Devuelve sin ningún cambio el fragmento de la conferencia de Julio Cortázar que empieza en "Sabemos muy bien" y termina en "ni como pueblos.".

Texto del documento ▸
|---|
Conferencia de Julio Cortázar (Madrid,
1981).
Si algo sabemos los escritores es que las
palabras pueden llegar a cansarse y a enfermarse, como se cansan y se enferman
los hombres o los caballos. Hay palabras que a fuerza de ser
repetidas, y muchas veces mal empleadas, terminan por agotarse, por perder poco
a poco su vitalidad.
En vez de brotar de las bocas o de la
escritura como lo que fueron alguna vez, flechas de la comunicación, pájaros
del pensamiento y de la sensibilidad, las vemos o las oímos caer corno piedras
opacas, empezamos a no recibir de lleno su mensaje, o a percibir solamente una
faceta de su contenido, a sentirlas corno monedas gastadas, a perderlas cada
vez más como signos vivos y a servirnos de ellas como pañuelos de bolsillo,
como zapatos usados.
Los que asistimos a reuniones como ésta
sabemos que hay palabras-clave, palabras-cumbre que condensan nuestras ideas,
nuestras esperanzas y nuestras decisiones, y que deberían brillar como
estrellas mentales cada vez que se las pronuncia.
Sabemos muy bien cuales son esas palabras
en las que se centran tantas obligaciones y tantos deseos: libertad, dignidad,
derechos humanos, pueblo, justicia social, democracia, entre muchas otras.
Y ahí están otra vez esta noche, aquí las
estamos diciendo porque debemos decirlas, porque ellas aglutinan una inmensa
carga positiva sin la cual nuestra vida tal como la entendemos no tendría el
menor sentido, ni como individuos ni como pueblos.
|---|
Material de estudio ▸
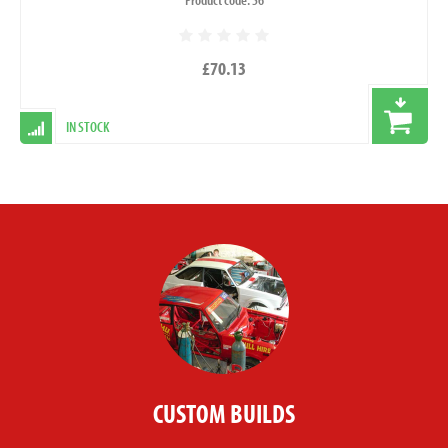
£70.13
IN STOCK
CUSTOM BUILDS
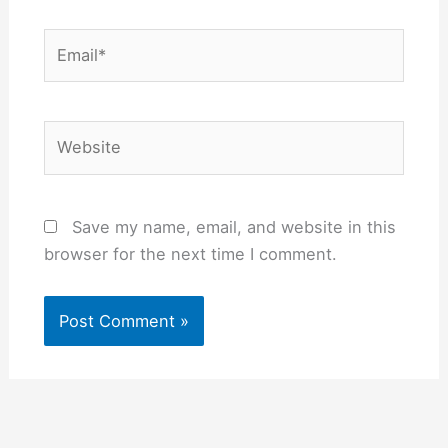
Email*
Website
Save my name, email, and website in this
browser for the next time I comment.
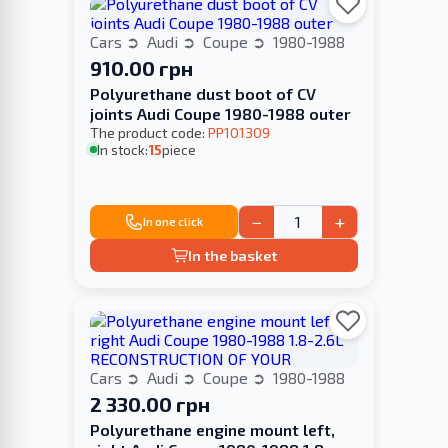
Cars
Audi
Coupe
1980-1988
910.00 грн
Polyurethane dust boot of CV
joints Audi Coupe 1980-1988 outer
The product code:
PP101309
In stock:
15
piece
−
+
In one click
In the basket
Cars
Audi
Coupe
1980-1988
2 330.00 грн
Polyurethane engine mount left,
|---|
Tarea resuelta ▸
Sabemos muy bien cuales son esas palabras
en las que se centran tantas obligaciones y tantos deseos: libertad, dignidad,
derechos humanos, pueblo, justicia social, democracia, entre muchas otras.
Y ahí están otra vez esta noche, aquí las
estamos diciendo porque debemos decirlas, porque ellas aglutinan una inmensa
carga positiva sin la cual nuestra vida tal como la entendemos no tendría el
menor sentido, ni como individuos ni como pueblos.